Güncelleme Tarihi:
Azıcık İngilizce, çokça Arapça ve biraz da beden diliyle anında kontrol altına alıveriyor çoğunluğu Fransızlardan oluşan şefleri. Mutfağa girer girmez çarşafının üstüne ‘Executive Chef’ iğnesini gururla takıyor hemen. Sanırsınız dünyanın en iyi mutfak okullarında okumuş ya da yıllarca profesyonel mutfakları yönetmiş... Hiçbiri değil! Ama mutfağa hâkim. Ünlü bir Fransız şefle ortak restoran açacak kadar kendine güveniyor. Shams Al Qassabi ya da herkesin söylediği şekliyle ‘Şems’ tanıdığım en ilham veren insanlardan biri.
Şems’in öyküsü bundan 20 yıl önce başlıyor... Kocası genç yaşta malulen emekli olunca beş çocuğun okuluna ve yaşamlarına yetmiyor para. Şems o esnada 40’lı yaşlarının başında. Kızının okulundaki kermes için bir şeyler götürmesi gerekince bahçesindeki limonları toplayıp konserve yapıyor (mutfaklarında çok kullanılıyor) ve yok satıyor. O gün, bir hafta sonra açılacak şık bir pazar için kendisine ücretsiz stant öneriyor bir veli. “Limonların yanına daha çok şey koymalıyım” diyor ve konservelerden kazandığı parayı sermaye yaparak baharatçısının kapısını çalıyor.
Kahvaltı dükkânı dolup taşıyor
Topladığı baharatı kırık kahve değirmeninde öğüterek elinin lezzetiyle nam salmış büyükannesinden öğrendiği gizli formüllerle türlü baharat karışımları hazırlıyor. Ve bingo! Öyle bir ilgi çekiyor ki artık eve sipariş almaya başlıyor. Derken, şehrin en eski çarşısı olan Souq Wakif’ta minicik bir yer kiralıyor. O zamanlar bir kadının değil ticaret yapması, herhangi bir işte çalışması bile gereksiz görülüp engelleniyor Katar’da. İlk yıl çok zor geçiyor Şems için. Fakat daha sonra Emir’in eşinin dükkânına gelip bizzat alışveriş yaparak destek verdiğini göstermesiyle her şey değişiveriyor. Bundan dört yıl önce bir de kahvaltı mekânı açıyor. Üstelik klasik Katar kahvaltısını kendince stilize ederek... Şu an kahvaltı dükkânı dolup taşıyor. Baharat için bir üretimhane kurmak üzere. Ve iki ay önce şehirde yeni açılan Park Hyatt otelinin içinde Michelin yıldızlı Fransız şef Jean-François Rouquette ile birlikte Opus adlı restoranı açıyor.

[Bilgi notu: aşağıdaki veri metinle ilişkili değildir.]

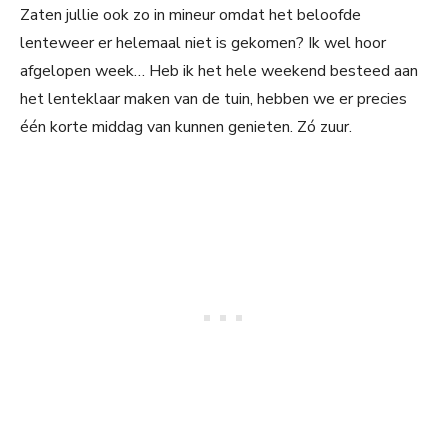
Zaten jullie ook zo in mineur omdat het beloofde
lenteweer er helemaal niet is gekomen? Ik wel hoor
afgelopen week… Heb ik het hele weekend besteed aan
het lenteklaar maken van de tuin, hebben we er precies
één korte middag van kunnen genieten. Zó zuur.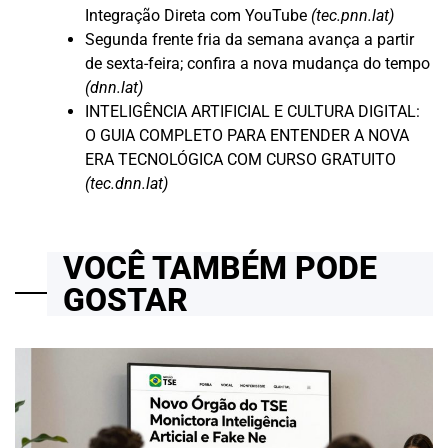
Integração Direta com YouTube
(tec.pnn.lat)
Segunda frente fria da semana avança a partir
de sexta-feira; confira a nova mudança do tempo
(dnn.lat)
INTELIGÊNCIA ARTIFICIAL E CULTURA DIGITAL:
O GUIA COMPLETO PARA ENTENDER A NOVA
ERA TECNOLÓGICA COM CURSO GRATUITO
(tec.dnn.lat)
VOCÊ TAMBÉM PODE
GOSTAR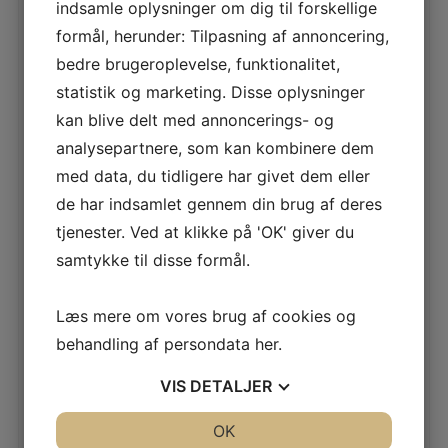
indsamle oplysninger om dig til forskellige
Rensning af rør med blød ASK skumcylinder til nye rør
formål, herunder: Tilpasning af annoncering,
eller den hårde ACC rensegris til grundig rensning.
bedre brugeroplevelse, funktionalitet,
statistik og marketing. Disse oplysninger
Du kunne også være interesseret i...
kan blive delt med annoncerings- og
analysepartnere, som kan kombinere dem
med data, du tidligere har givet dem eller
de har indsamlet gennem din brug af deres
tjenester. Ved at klikke på 'OK' giver du
samtykke til disse formål.
Læs mere om vores brug af cookies og
3.4.3.1
1.3.5.1
behandling af persondata
her
.
HYDRA
COBALCH
Kompensatorer
Flangeisolering
VIS
DETALJER
Læs mere
Læs mere
JA
NEJ
OK
JA
NEJ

O, geleneksel Katar mutfağından tabaklar hazırlarken Fransız şef de bölge malzemeleriyle bir mönü yaratıyor. Kendisiyle üç yıl önce tanışmıştım. Ne dediyse gerçekleştirdi.
“Sağlığım iyi olsun, daha da bir şey önümde duramaz” diyor. Aklıma 72 yaşında Michelin yıldızı alan Bangkok’taki sokak yemekçisi Jay Fai ve Koçi’de 50’lerinde beş yıldızlı bir otelin mutfağını yöneten ‘executive chef’ Latha Kathi geliyor. Sizce de bu azimli kadınları alkışlamak gerekmez mi?